### WORK ORDER
Update the items below by replacing each "Person at" with "Individual at", leaving everything else unchanged.

##### DATA TO USE

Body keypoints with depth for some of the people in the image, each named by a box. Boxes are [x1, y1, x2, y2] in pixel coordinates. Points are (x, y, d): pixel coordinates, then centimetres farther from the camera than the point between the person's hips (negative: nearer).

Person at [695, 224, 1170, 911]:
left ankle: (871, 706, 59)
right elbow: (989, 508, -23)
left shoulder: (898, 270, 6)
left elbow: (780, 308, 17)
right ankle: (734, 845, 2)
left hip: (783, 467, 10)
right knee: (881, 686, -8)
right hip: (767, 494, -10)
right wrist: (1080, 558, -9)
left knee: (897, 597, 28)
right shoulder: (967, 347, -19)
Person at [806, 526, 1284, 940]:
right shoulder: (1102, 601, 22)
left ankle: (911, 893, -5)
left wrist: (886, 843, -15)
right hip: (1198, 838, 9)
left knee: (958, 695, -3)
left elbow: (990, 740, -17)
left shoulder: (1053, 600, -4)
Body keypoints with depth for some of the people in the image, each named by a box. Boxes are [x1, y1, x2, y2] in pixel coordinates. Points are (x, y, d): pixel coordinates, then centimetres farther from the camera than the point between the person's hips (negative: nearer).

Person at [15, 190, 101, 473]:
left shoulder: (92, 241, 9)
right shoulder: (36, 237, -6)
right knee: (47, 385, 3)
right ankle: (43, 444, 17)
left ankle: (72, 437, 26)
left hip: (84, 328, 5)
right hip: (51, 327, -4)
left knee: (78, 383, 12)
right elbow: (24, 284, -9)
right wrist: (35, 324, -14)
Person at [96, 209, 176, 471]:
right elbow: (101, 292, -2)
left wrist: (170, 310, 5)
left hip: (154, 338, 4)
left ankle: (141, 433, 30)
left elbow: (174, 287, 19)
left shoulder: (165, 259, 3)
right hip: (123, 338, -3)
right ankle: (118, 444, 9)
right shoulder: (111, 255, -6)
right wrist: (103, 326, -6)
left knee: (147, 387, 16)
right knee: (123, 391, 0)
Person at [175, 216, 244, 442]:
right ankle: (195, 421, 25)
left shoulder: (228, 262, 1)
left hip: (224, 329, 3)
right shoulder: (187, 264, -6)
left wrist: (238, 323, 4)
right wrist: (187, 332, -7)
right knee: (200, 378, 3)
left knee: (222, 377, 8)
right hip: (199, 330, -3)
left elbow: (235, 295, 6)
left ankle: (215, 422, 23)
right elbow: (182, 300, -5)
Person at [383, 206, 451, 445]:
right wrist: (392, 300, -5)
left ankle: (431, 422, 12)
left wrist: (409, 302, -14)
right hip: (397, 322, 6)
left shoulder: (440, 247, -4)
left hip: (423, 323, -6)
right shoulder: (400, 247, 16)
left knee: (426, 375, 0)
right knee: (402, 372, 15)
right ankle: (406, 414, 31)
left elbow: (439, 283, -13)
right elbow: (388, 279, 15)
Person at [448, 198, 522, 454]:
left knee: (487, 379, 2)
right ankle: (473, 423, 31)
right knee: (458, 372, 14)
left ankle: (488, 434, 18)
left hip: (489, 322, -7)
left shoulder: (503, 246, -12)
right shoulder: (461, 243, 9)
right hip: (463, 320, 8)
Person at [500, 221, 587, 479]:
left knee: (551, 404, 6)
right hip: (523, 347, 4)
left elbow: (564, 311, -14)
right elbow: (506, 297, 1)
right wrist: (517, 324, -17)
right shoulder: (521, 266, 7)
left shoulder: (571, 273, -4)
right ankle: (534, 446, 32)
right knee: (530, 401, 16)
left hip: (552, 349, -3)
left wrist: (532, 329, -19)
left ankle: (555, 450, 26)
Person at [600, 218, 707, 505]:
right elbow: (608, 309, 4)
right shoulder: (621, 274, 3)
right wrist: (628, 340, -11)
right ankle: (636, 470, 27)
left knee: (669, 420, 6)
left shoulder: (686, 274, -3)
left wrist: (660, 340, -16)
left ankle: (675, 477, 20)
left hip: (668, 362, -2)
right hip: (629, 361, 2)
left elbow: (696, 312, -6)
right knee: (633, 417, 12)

##########

### ANSWER
Body keypoints with depth for some of the people in the image, each named by a box. Boxes are [x1, y1, x2, y2] in pixel coordinates. Points are (x, y, d): pixel coordinates, then centimetres farther from the camera than the point between the person's hips (negative: nearer).

Individual at [695, 224, 1170, 911]:
left ankle: (871, 706, 59)
right elbow: (989, 508, -23)
left shoulder: (898, 270, 6)
left elbow: (780, 308, 17)
right ankle: (734, 845, 2)
left hip: (783, 467, 10)
right knee: (881, 686, -8)
right hip: (767, 494, -10)
right wrist: (1080, 558, -9)
left knee: (897, 597, 28)
right shoulder: (967, 347, -19)
Individual at [806, 526, 1284, 940]:
right shoulder: (1102, 601, 22)
left ankle: (911, 893, -5)
left wrist: (886, 843, -15)
right hip: (1198, 838, 9)
left knee: (958, 695, -3)
left elbow: (990, 740, -17)
left shoulder: (1053, 600, -4)
Body keypoints with depth for some of the people in the image, each named by a box. Boxes are [x1, y1, x2, y2] in pixel coordinates. Points are (x, y, d): pixel coordinates, then centimetres farther from the camera than the point between the person's hips (negative: nearer).

Individual at [15, 190, 101, 473]:
left shoulder: (92, 241, 9)
right shoulder: (36, 237, -6)
right knee: (47, 385, 3)
right ankle: (43, 444, 17)
left ankle: (72, 437, 26)
left hip: (84, 328, 5)
right hip: (51, 327, -4)
left knee: (78, 383, 12)
right elbow: (24, 284, -9)
right wrist: (35, 324, -14)
Individual at [96, 209, 176, 471]:
right elbow: (101, 292, -2)
left wrist: (170, 310, 5)
left hip: (154, 338, 4)
left ankle: (141, 433, 30)
left elbow: (174, 287, 19)
left shoulder: (165, 259, 3)
right hip: (123, 338, -3)
right ankle: (118, 444, 9)
right shoulder: (111, 255, -6)
right wrist: (103, 326, -6)
left knee: (147, 387, 16)
right knee: (123, 391, 0)
Individual at [175, 216, 244, 442]:
right ankle: (195, 421, 25)
left shoulder: (228, 262, 1)
left hip: (224, 329, 3)
right shoulder: (187, 264, -6)
left wrist: (238, 323, 4)
right wrist: (187, 332, -7)
right knee: (200, 378, 3)
left knee: (222, 377, 8)
right hip: (199, 330, -3)
left elbow: (235, 295, 6)
left ankle: (215, 422, 23)
right elbow: (182, 300, -5)
Individual at [383, 206, 451, 445]:
right wrist: (392, 300, -5)
left ankle: (431, 422, 12)
left wrist: (409, 302, -14)
right hip: (397, 322, 6)
left shoulder: (440, 247, -4)
left hip: (423, 323, -6)
right shoulder: (400, 247, 16)
left knee: (426, 375, 0)
right knee: (402, 372, 15)
right ankle: (406, 414, 31)
left elbow: (439, 283, -13)
right elbow: (388, 279, 15)
Individual at [448, 198, 522, 454]:
left knee: (487, 379, 2)
right ankle: (473, 423, 31)
right knee: (458, 372, 14)
left ankle: (488, 434, 18)
left hip: (489, 322, -7)
left shoulder: (503, 246, -12)
right shoulder: (461, 243, 9)
right hip: (463, 320, 8)
Individual at [500, 221, 587, 479]:
left knee: (551, 404, 6)
right hip: (523, 347, 4)
left elbow: (564, 311, -14)
right elbow: (506, 297, 1)
right wrist: (517, 324, -17)
right shoulder: (521, 266, 7)
left shoulder: (571, 273, -4)
right ankle: (534, 446, 32)
right knee: (530, 401, 16)
left hip: (552, 349, -3)
left wrist: (532, 329, -19)
left ankle: (555, 450, 26)
Individual at [600, 218, 707, 505]:
right elbow: (608, 309, 4)
right shoulder: (621, 274, 3)
right wrist: (628, 340, -11)
right ankle: (636, 470, 27)
left knee: (669, 420, 6)
left shoulder: (686, 274, -3)
left wrist: (660, 340, -16)
left ankle: (675, 477, 20)
left hip: (668, 362, -2)
right hip: (629, 361, 2)
left elbow: (696, 312, -6)
right knee: (633, 417, 12)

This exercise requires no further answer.